*Problem statement*.
Only the lines of the data below from the one with "nose: (248, 170)" through the one with "left shoulder: (471, 169)" are wanted. Repeat them exactly.

----- Records shown -----

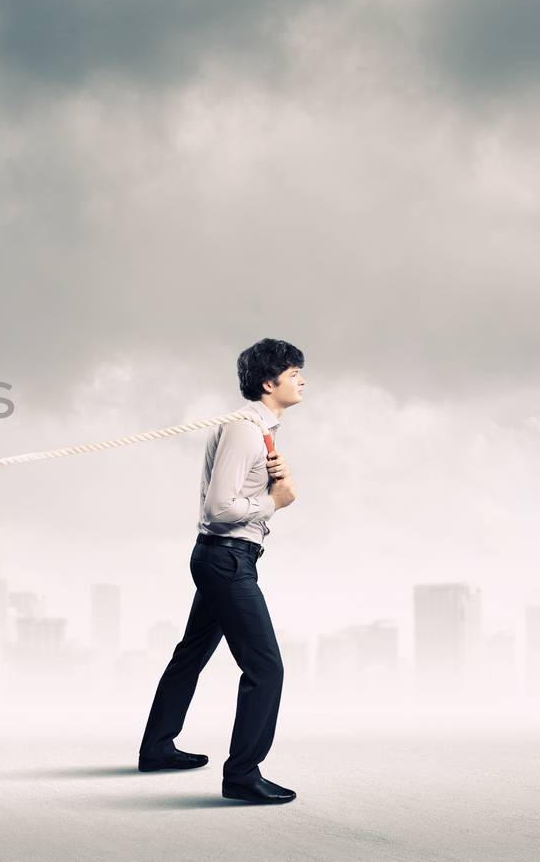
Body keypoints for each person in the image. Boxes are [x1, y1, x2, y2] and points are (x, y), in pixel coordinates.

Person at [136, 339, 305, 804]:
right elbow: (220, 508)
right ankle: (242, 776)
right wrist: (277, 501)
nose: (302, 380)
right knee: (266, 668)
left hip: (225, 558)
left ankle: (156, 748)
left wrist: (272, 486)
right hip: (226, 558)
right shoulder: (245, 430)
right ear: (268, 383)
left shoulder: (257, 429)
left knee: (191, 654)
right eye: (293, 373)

-----
----- Records shown -----

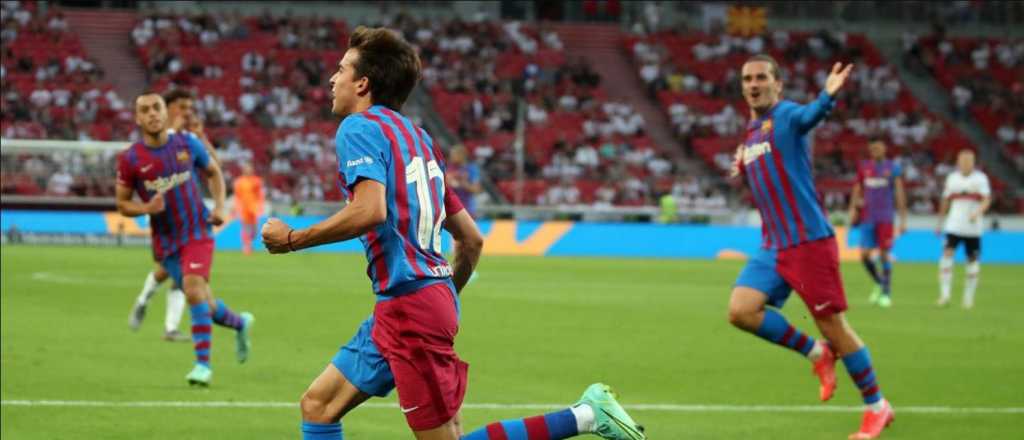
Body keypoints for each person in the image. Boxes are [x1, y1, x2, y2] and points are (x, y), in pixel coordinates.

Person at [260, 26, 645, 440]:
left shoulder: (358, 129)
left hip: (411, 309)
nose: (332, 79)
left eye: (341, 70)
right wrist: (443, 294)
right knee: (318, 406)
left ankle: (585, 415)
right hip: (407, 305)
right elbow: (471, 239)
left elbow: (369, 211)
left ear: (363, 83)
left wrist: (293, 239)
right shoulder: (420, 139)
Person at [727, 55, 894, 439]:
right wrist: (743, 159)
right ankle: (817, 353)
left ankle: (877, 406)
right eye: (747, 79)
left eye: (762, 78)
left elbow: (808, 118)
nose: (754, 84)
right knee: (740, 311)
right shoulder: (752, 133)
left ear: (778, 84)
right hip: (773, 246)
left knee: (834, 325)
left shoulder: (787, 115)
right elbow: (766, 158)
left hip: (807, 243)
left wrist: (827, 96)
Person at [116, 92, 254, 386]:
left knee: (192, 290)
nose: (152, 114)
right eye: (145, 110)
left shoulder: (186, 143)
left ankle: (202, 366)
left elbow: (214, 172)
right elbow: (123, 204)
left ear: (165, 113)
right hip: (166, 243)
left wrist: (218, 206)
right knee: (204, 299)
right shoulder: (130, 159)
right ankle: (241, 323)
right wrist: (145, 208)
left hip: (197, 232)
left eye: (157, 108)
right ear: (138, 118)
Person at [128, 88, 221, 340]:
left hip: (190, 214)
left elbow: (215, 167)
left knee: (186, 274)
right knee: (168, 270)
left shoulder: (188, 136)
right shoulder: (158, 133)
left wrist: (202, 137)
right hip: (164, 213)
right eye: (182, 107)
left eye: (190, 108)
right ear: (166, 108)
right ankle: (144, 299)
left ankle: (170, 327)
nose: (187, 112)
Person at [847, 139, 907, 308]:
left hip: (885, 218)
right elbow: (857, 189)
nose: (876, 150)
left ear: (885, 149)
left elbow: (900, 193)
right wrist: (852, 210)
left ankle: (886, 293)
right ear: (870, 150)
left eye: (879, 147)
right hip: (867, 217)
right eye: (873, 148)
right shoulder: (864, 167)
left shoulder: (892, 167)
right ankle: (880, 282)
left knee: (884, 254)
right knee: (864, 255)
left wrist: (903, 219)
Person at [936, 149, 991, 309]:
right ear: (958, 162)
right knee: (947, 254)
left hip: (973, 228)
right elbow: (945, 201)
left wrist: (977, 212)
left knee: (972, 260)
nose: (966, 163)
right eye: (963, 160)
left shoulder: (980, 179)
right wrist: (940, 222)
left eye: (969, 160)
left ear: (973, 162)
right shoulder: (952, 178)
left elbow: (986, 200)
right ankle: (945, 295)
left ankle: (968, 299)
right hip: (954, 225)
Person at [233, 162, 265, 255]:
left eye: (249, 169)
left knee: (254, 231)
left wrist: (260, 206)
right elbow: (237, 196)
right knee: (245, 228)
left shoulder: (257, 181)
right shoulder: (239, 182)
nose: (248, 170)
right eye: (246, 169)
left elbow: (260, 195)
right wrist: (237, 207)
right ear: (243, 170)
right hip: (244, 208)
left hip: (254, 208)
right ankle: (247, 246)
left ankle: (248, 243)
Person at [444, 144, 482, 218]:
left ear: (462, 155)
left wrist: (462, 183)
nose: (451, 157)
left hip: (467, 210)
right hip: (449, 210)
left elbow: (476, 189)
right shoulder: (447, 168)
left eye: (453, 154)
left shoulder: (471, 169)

-----

*Exercise output*.
nose: (248, 170)
right eye: (246, 169)
left elbow: (260, 195)
right wrist: (237, 207)
right ear: (243, 170)
right hip: (244, 208)
left hip: (254, 208)
right ankle: (247, 246)
left ankle: (248, 243)
Person at [444, 144, 482, 218]:
left ear: (462, 155)
left wrist: (462, 183)
nose: (451, 157)
left hip: (467, 210)
right hip: (449, 210)
left elbow: (476, 189)
right shoulder: (447, 168)
left eye: (453, 154)
left shoulder: (471, 169)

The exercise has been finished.